WHAT TO DO: Print the data exactly. Pictures stay out.
----- MATERIAL PROVIDED -----
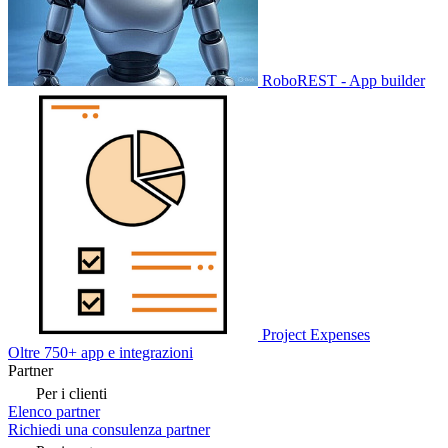
RoboREST - App builder
Project Expenses
Oltre 750+ app e integrazioni
Partner
Per i clienti
Elenco partner
Richiedi una consulenza partner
-----
ANSWER BOX:
RoboREST - App builder
Project Expenses
Oltre 750+ app e integrazioni
Partner
Per i clienti
Elenco partner
Richiedi una consulenza partner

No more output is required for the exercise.